• [TRY IT] Filter the data for lines with the word "that" and copy those lines.

• [ENTRIES SUPPLIED]
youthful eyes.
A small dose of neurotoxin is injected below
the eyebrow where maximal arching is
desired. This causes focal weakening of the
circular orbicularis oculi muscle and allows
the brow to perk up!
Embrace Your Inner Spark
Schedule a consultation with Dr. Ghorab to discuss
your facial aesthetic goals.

--

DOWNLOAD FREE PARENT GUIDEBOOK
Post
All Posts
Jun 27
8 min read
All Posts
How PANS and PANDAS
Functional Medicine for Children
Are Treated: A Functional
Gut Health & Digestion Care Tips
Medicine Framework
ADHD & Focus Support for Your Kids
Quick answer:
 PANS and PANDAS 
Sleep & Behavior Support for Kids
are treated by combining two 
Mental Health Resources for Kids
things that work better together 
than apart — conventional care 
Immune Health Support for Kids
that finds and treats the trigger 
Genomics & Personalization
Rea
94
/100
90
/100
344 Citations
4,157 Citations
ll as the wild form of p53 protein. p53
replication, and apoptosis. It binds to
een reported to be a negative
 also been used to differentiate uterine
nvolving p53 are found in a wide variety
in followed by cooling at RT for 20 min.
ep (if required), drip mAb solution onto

• [TASK ANSWER]
things that work better together 
that finds and treats the trigger 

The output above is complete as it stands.